▶ Plain-text document sources

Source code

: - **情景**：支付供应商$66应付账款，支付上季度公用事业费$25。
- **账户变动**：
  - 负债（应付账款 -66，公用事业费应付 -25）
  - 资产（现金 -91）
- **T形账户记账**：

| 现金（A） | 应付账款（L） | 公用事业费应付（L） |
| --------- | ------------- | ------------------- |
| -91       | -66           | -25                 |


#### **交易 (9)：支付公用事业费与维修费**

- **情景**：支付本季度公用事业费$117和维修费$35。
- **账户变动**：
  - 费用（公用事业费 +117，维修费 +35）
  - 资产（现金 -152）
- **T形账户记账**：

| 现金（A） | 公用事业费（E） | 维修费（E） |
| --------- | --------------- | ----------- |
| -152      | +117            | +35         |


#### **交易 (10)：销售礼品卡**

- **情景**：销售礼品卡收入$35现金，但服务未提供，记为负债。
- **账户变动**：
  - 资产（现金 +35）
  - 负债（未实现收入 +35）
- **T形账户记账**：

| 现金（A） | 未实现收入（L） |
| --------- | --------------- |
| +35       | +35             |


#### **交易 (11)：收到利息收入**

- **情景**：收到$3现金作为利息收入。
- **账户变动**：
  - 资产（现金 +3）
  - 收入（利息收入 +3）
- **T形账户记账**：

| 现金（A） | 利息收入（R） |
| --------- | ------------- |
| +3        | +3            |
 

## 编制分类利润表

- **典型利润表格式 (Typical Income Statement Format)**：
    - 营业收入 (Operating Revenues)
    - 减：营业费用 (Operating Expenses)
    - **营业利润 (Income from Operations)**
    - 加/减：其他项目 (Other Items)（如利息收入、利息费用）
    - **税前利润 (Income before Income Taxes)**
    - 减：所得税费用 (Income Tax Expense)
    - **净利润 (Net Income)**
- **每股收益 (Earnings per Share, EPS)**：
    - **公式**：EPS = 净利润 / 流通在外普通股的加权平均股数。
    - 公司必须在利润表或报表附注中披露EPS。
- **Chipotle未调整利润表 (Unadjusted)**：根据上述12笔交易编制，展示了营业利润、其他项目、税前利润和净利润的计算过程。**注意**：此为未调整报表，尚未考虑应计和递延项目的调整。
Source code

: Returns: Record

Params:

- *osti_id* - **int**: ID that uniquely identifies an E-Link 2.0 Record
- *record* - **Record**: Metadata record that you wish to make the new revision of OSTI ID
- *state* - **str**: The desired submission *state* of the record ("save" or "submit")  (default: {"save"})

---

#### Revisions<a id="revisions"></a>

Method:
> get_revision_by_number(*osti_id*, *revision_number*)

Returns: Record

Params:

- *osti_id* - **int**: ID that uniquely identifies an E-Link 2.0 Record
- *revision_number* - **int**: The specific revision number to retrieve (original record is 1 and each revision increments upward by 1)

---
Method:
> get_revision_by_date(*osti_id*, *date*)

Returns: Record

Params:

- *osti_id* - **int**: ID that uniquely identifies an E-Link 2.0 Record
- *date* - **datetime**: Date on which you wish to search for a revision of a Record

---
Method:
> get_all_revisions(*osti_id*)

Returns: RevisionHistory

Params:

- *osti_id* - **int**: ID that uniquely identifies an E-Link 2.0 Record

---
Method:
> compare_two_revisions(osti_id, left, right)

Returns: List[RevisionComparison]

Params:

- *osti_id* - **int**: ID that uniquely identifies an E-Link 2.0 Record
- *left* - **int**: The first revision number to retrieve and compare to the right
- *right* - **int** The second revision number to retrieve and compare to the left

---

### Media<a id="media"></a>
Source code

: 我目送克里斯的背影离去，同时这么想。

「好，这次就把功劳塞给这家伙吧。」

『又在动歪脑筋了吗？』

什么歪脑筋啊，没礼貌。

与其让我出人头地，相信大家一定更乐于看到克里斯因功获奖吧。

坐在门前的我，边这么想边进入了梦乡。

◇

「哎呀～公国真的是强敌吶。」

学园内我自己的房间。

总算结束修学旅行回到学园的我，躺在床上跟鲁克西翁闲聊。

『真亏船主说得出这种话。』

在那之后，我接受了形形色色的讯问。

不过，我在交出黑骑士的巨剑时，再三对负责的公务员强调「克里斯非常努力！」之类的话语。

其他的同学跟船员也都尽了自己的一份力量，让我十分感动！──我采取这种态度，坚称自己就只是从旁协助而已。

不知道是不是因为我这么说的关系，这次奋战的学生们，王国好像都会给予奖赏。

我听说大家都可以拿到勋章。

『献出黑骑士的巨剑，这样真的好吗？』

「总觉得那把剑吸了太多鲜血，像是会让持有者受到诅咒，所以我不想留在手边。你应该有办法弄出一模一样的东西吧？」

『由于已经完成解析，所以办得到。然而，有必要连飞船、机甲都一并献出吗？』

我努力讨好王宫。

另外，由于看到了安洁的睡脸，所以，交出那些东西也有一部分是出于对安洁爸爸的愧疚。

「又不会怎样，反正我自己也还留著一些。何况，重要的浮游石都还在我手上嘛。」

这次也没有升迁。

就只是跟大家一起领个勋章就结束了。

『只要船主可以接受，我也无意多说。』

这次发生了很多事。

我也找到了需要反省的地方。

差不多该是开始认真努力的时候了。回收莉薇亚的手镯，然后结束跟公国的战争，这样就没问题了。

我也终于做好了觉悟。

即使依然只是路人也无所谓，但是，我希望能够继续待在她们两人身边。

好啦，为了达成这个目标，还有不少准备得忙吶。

▶ Try it
All the lines above must be output exactly, with none omitted.

▶ Response box
Source code

: - **情景**：支付供应商$66应付账款，支付上季度公用事业费$25。
- **账户变动**：
  - 负债（应付账款 -66，公用事业费应付 -25）
  - 资产（现金 -91）
- **T形账户记账**：

| 现金（A） | 应付账款（L） | 公用事业费应付（L） |
| --------- | ------------- | ------------------- |
| -91       | -66           | -25                 |


#### **交易 (9)：支付公用事业费与维修费**

- **情景**：支付本季度公用事业费$117和维修费$35。
- **账户变动**：
  - 费用（公用事业费 +117，维修费 +35）
  - 资产（现金 -152）
- **T形账户记账**：

| 现金（A） | 公用事业费（E） | 维修费（E） |
| --------- | --------------- | ----------- |
| -152      | +117            | +35         |


#### **交易 (10)：销售礼品卡**

- **情景**：销售礼品卡收入$35现金，但服务未提供，记为负债。
- **账户变动**：
  - 资产（现金 +35）
  - 负债（未实现收入 +35）
- **T形账户记账**：

| 现金（A） | 未实现收入（L） |
| --------- | --------------- |
| +35       | +35             |


#### **交易 (11)：收到利息收入**

- **情景**：收到$3现金作为利息收入。
- **账户变动**：
  - 资产（现金 +3）
  - 收入（利息收入 +3）
- **T形账户记账**：

| 现金（A） | 利息收入（R） |
| --------- | ------------- |
| +3        | +3            |
 

## 编制分类利润表

- **典型利润表格式 (Typical Income Statement Format)**：
    - 营业收入 (Operating Revenues)
    - 减：营业费用 (Operating Expenses)
    - **营业利润 (Income from Operations)**
    - 加/减：其他项目 (Other Items)（如利息收入、利息费用）
    - **税前利润 (Income before Income Taxes)**
    - 减：所得税费用 (Income Tax Expense)
    - **净利润 (Net Income)**
- **每股收益 (Earnings per Share, EPS)**：
    - **公式**：EPS = 净利润 / 流通在外普通股的加权平均股数。
    - 公司必须在利润表或报表附注中披露EPS。
- **Chipotle未调整利润表 (Unadjusted)**：根据上述12笔交易编制，展示了营业利润、其他项目、税前利润和净利润的计算过程。**注意**：此为未调整报表，尚未考虑应计和递延项目的调整。
Source code

: Returns: Record

Params:

- *osti_id* - **int**: ID that uniquely identifies an E-Link 2.0 Record
- *record* - **Record**: Metadata record that you wish to make the new revision of OSTI ID
- *state* - **str**: The desired submission *state* of the record ("save" or "submit")  (default: {"save"})

---

#### Revisions<a id="revisions"></a>

Method:
> get_revision_by_number(*osti_id*, *revision_number*)

Returns: Record

Params:

- *osti_id* - **int**: ID that uniquely identifies an E-Link 2.0 Record
- *revision_number* - **int**: The specific revision number to retrieve (original record is 1 and each revision increments upward by 1)

---
Method:
> get_revision_by_date(*osti_id*, *date*)

Returns: Record

Params:

- *osti_id* - **int**: ID that uniquely identifies an E-Link 2.0 Record
- *date* - **datetime**: Date on which you wish to search for a revision of a Record

---
Method:
> get_all_revisions(*osti_id*)

Returns: RevisionHistory

Params:

- *osti_id* - **int**: ID that uniquely identifies an E-Link 2.0 Record

---
Method:
> compare_two_revisions(osti_id, left, right)

Returns: List[RevisionComparison]

Params:

- *osti_id* - **int**: ID that uniquely identifies an E-Link 2.0 Record
- *left* - **int**: The first revision number to retrieve and compare to the right
- *right* - **int** The second revision number to retrieve and compare to the left

---

### Media<a id="media"></a>
Source code

: 我目送克里斯的背影离去，同时这么想。

「好，这次就把功劳塞给这家伙吧。」

『又在动歪脑筋了吗？』

什么歪脑筋啊，没礼貌。

与其让我出人头地，相信大家一定更乐于看到克里斯因功获奖吧。

坐在门前的我，边这么想边进入了梦乡。

◇

「哎呀～公国真的是强敌吶。」

学园内我自己的房间。

总算结束修学旅行回到学园的我，躺在床上跟鲁克西翁闲聊。

『真亏船主说得出这种话。』

在那之后，我接受了形形色色的讯问。

不过，我在交出黑骑士的巨剑时，再三对负责的公务员强调「克里斯非常努力！」之类的话语。

其他的同学跟船员也都尽了自己的一份力量，让我十分感动！──我采取这种态度，坚称自己就只是从旁协助而已。

不知道是不是因为我这么说的关系，这次奋战的学生们，王国好像都会给予奖赏。

我听说大家都可以拿到勋章。

『献出黑骑士的巨剑，这样真的好吗？』

「总觉得那把剑吸了太多鲜血，像是会让持有者受到诅咒，所以我不想留在手边。你应该有办法弄出一模一样的东西吧？」

『由于已经完成解析，所以办得到。然而，有必要连飞船、机甲都一并献出吗？』

我努力讨好王宫。

另外，由于看到了安洁的睡脸，所以，交出那些东西也有一部分是出于对安洁爸爸的愧疚。

「又不会怎样，反正我自己也还留著一些。何况，重要的浮游石都还在我手上嘛。」

这次也没有升迁。

就只是跟大家一起领个勋章就结束了。

『只要船主可以接受，我也无意多说。』

这次发生了很多事。

我也找到了需要反省的地方。

差不多该是开始认真努力的时候了。回收莉薇亚的手镯，然后结束跟公国的战争，这样就没问题了。

我也终于做好了觉悟。

即使依然只是路人也无所谓，但是，我希望能够继续待在她们两人身边。

好啦，为了达成这个目标，还有不少准备得忙吶。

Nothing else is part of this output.